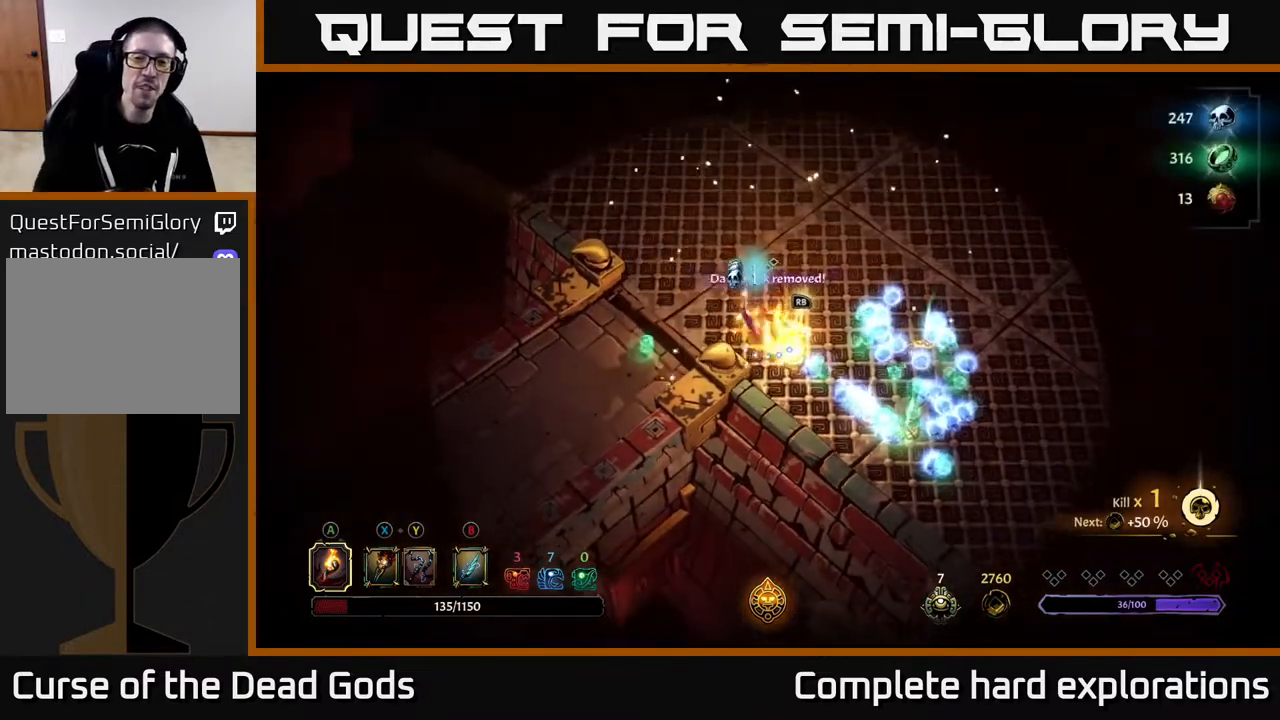
{"buttons": [], "left_stick": "down-right", "right_stick": "center", "events": []}
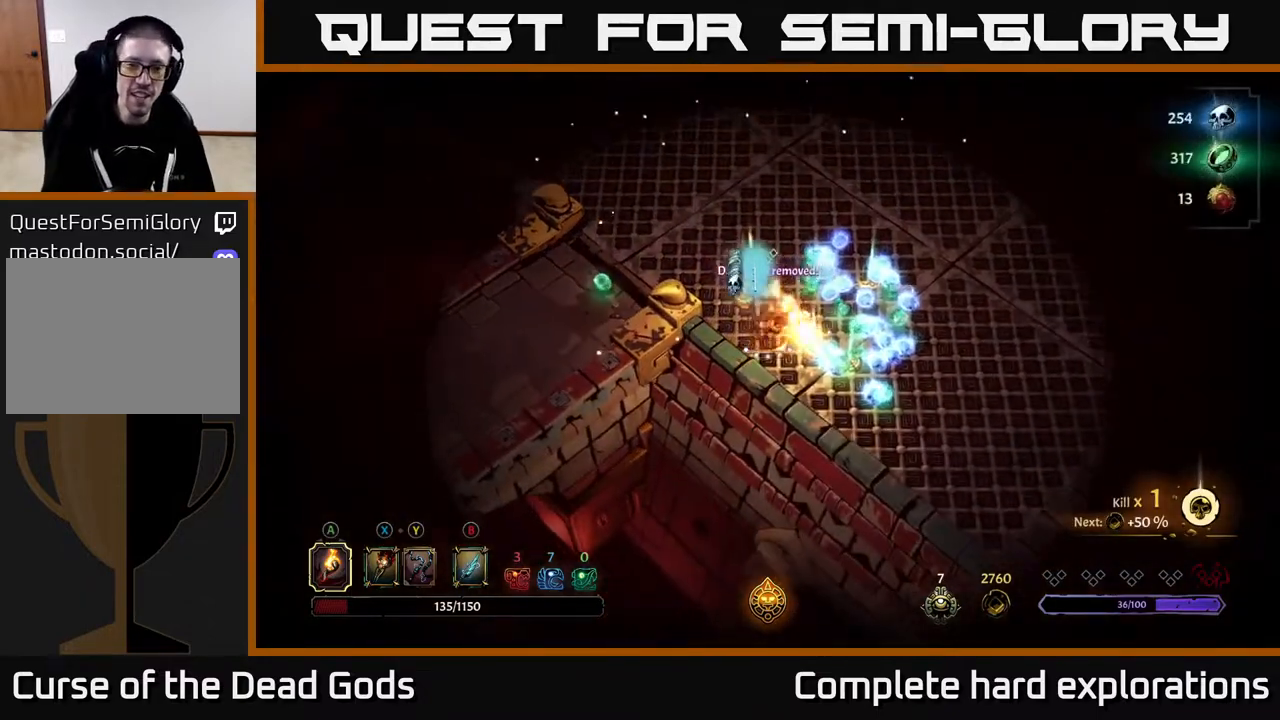
{"buttons": [], "left_stick": "down-right", "right_stick": "center", "events": []}
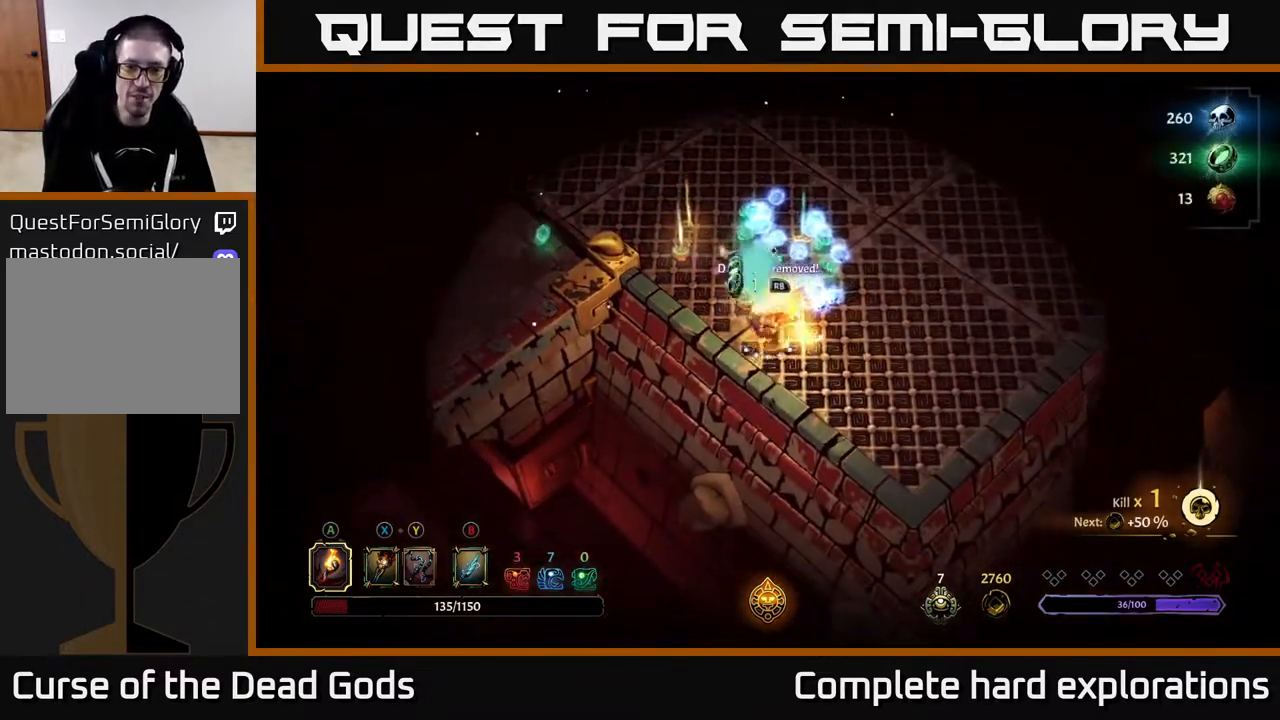
{"buttons": [], "left_stick": "up-left", "right_stick": "center", "events": [[33, "left_stick", "right"], [183, "left_stick", "up-right"], [350, "left_stick", "up-left"]]}
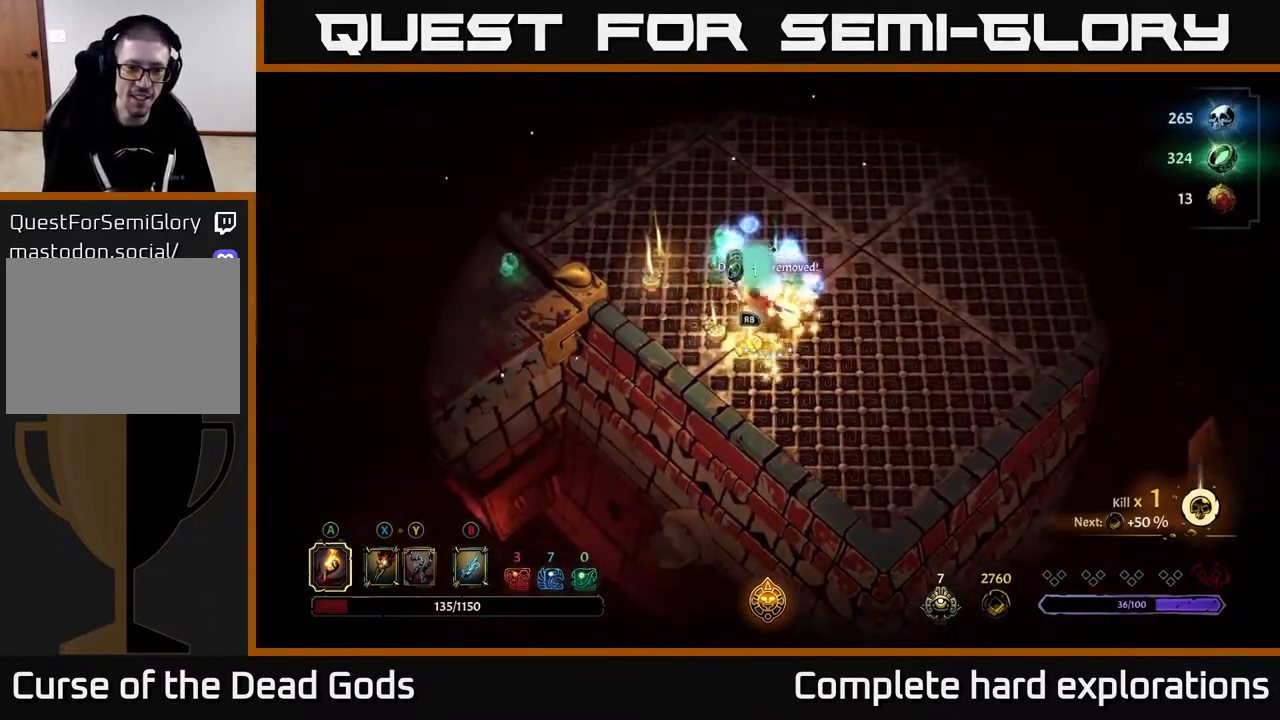
{"buttons": [], "left_stick": "up", "right_stick": "center", "events": [[250, "left_stick", "up"]]}
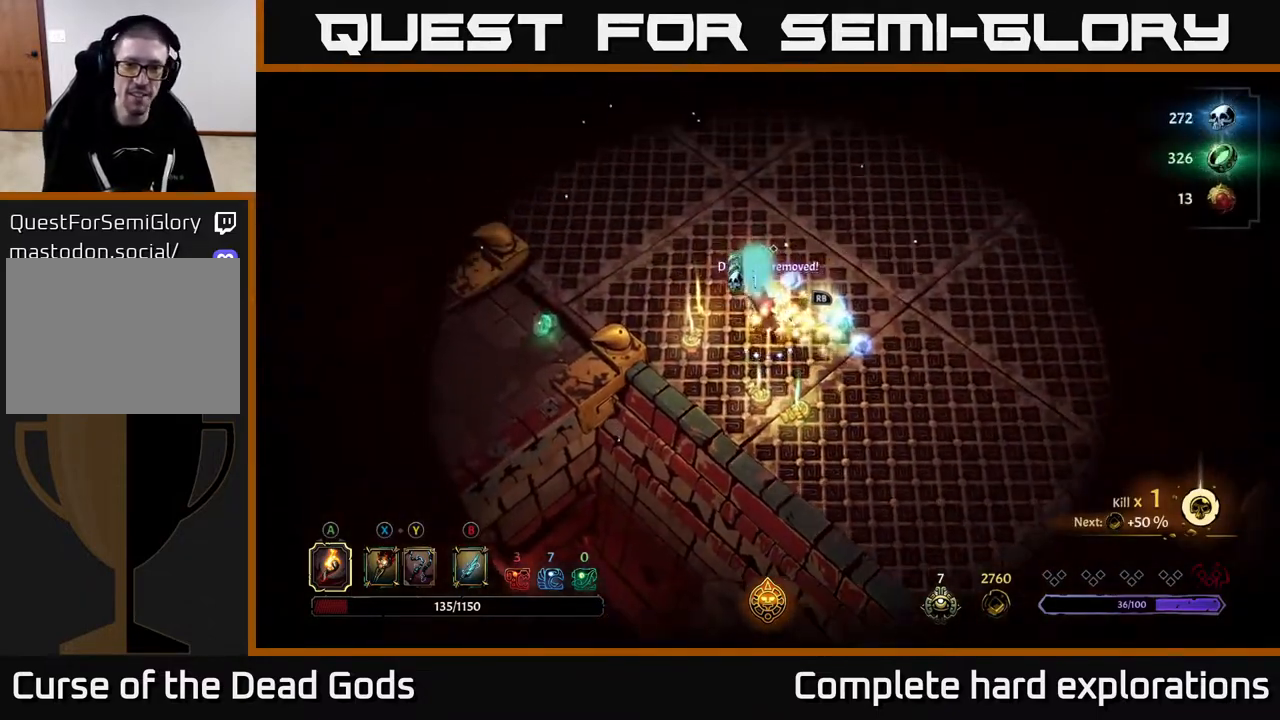
{"buttons": [], "left_stick": "down-right", "right_stick": "center", "events": [[117, "left_stick", "up-right"], [400, "left_stick", "down-right"]]}
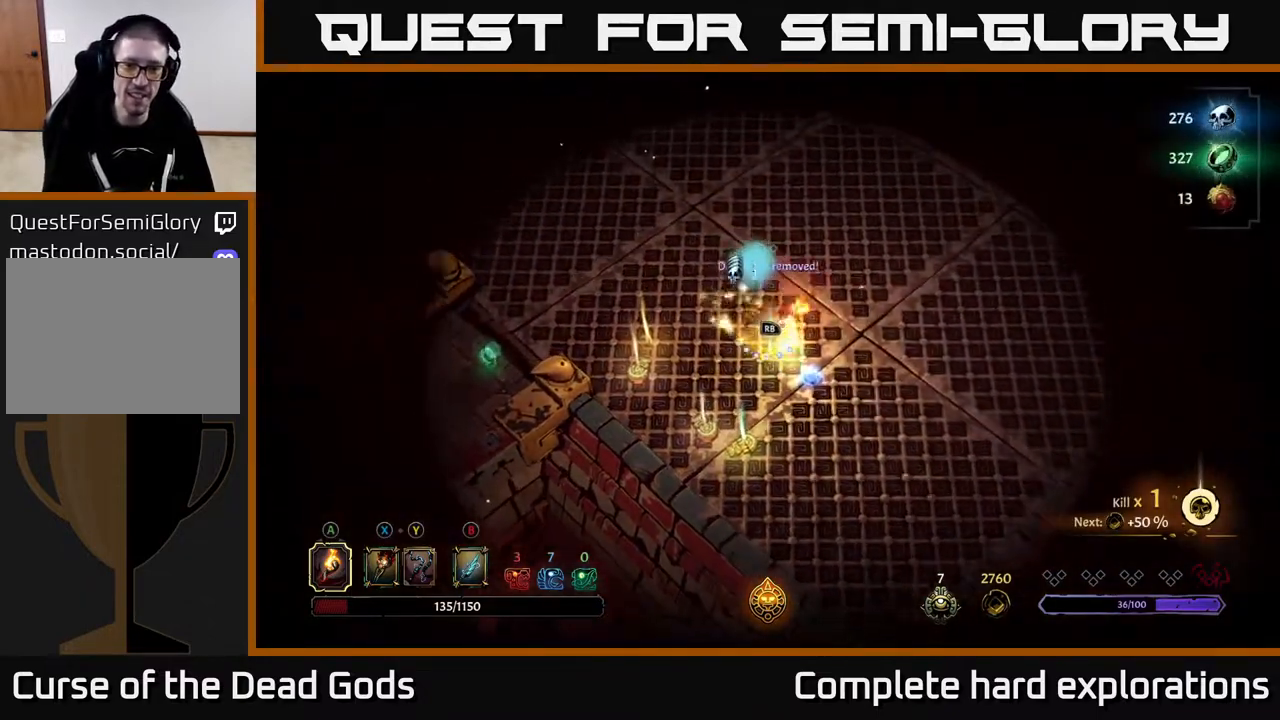
{"buttons": [], "left_stick": "down-left", "right_stick": "center", "events": [[433, "left_stick", "down-left"]]}
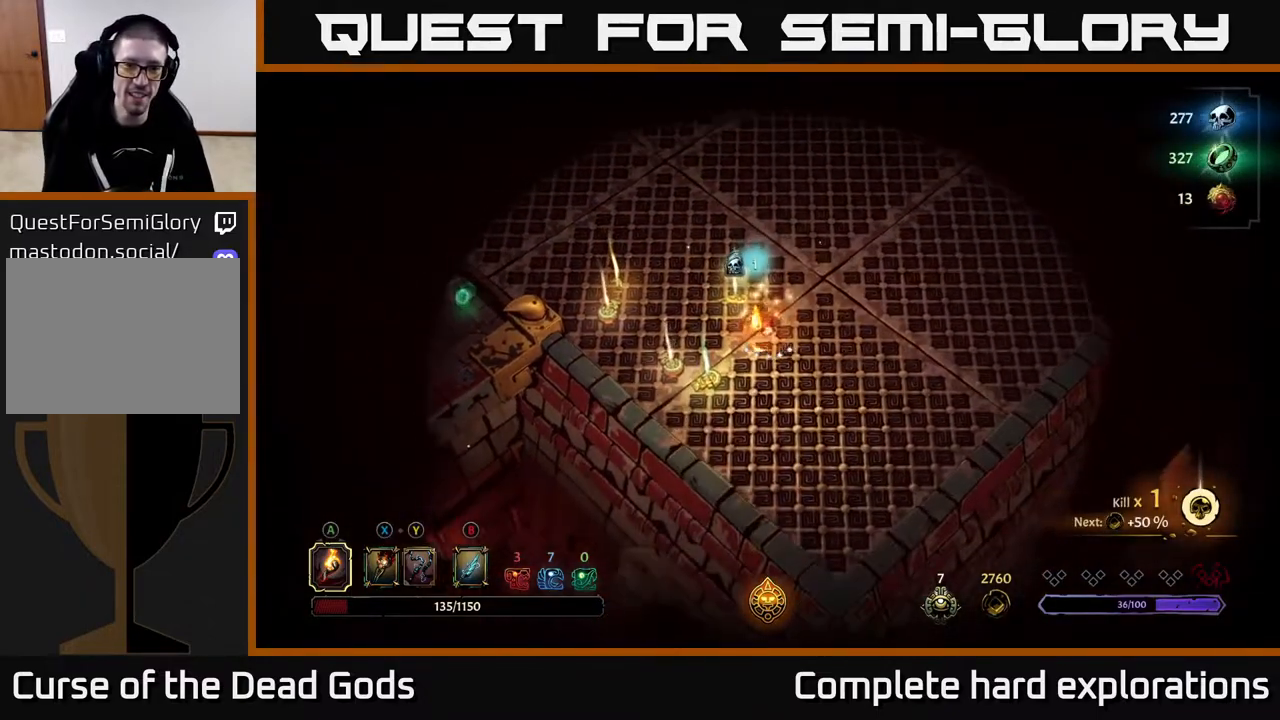
{"buttons": [], "left_stick": "up-right", "right_stick": "center", "events": [[100, "left_stick", "left"], [233, "left_stick", "up-left"], [417, "left_stick", "up-right"]]}
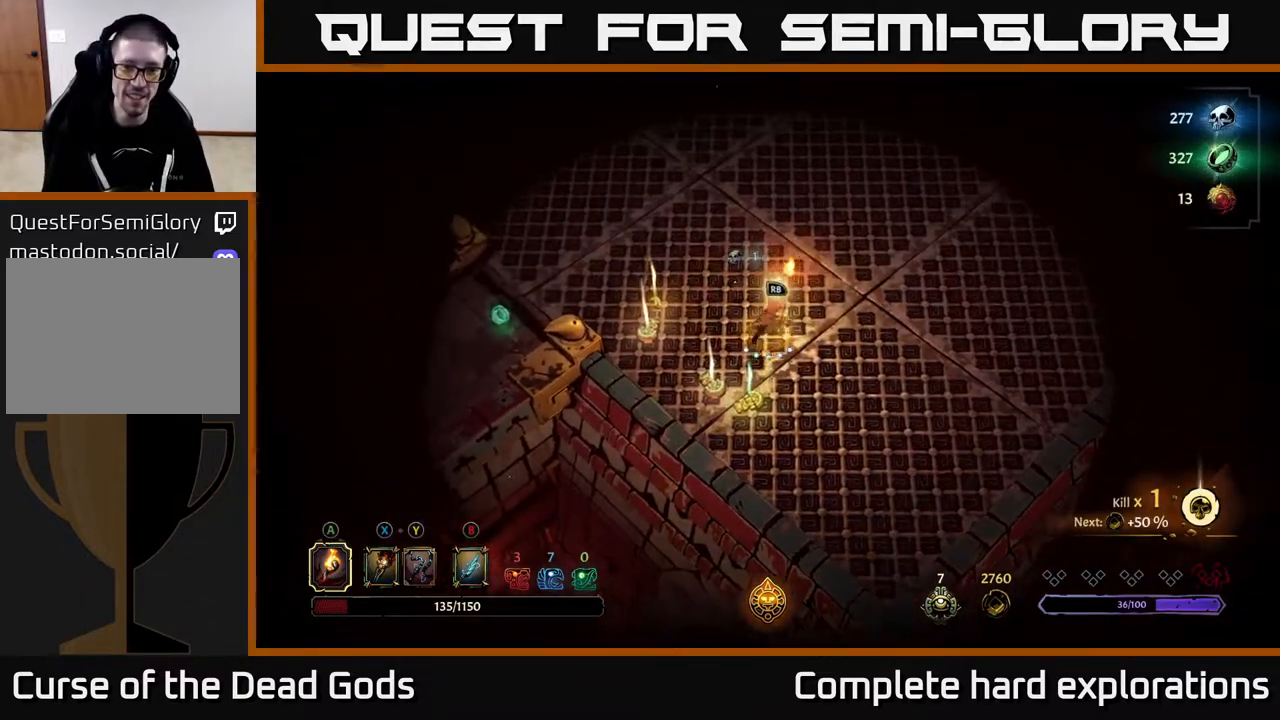
{"buttons": [], "left_stick": "center", "right_stick": "center", "events": [[117, "R1", "down"], [167, "left_stick", "center"], [217, "R1", "up"]]}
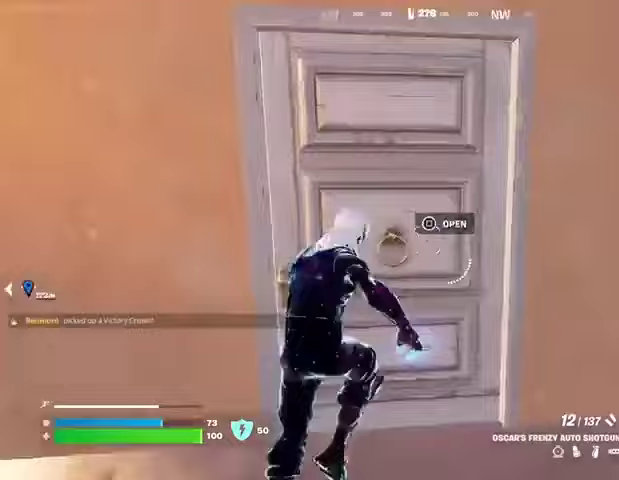
Gameplay with a controller (PlayStation layout); each line is a JSON object with the inputs held at the frame after it. "events" lists button and stick changes between this image and that frame as [ms after this image, input, new state], when the widget could be followed in between.
{"buttons": [], "left_stick": "up-left", "right_stick": "right", "events": [[33, "right_stick", "right"], [67, "left_stick", "up-left"], [167, "right_stick", "center"], [367, "right_stick", "right"]]}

§ **What the exercise asks**: Retype every record above exactly as written, but leave out the pictures.

§ **Task solution**:
{"buttons": [], "left_stick": "down-right", "right_stick": "center", "events": []}
{"buttons": [], "left_stick": "down-right", "right_stick": "center", "events": []}
{"buttons": [], "left_stick": "up-left", "right_stick": "center", "events": [[33, "left_stick", "right"], [183, "left_stick", "up-right"], [350, "left_stick", "up-left"]]}
{"buttons": [], "left_stick": "up", "right_stick": "center", "events": [[250, "left_stick", "up"]]}
{"buttons": [], "left_stick": "down-right", "right_stick": "center", "events": [[117, "left_stick", "up-right"], [400, "left_stick", "down-right"]]}
{"buttons": [], "left_stick": "down-left", "right_stick": "center", "events": [[433, "left_stick", "down-left"]]}
{"buttons": [], "left_stick": "up-right", "right_stick": "center", "events": [[100, "left_stick", "left"], [233, "left_stick", "up-left"], [417, "left_stick", "up-right"]]}
{"buttons": [], "left_stick": "center", "right_stick": "center", "events": [[117, "R1", "down"], [167, "left_stick", "center"], [217, "R1", "up"]]}
Gameplay with a controller (PlayStation layout); each line is a JSON object with the inputs held at the frame after it. "events" lists button and stick changes between this image and that frame as [ms after this image, input, new state], when the widget could be followed in between.
{"buttons": [], "left_stick": "up-left", "right_stick": "right", "events": [[33, "right_stick", "right"], [67, "left_stick", "up-left"], [167, "right_stick", "center"], [367, "right_stick", "right"]]}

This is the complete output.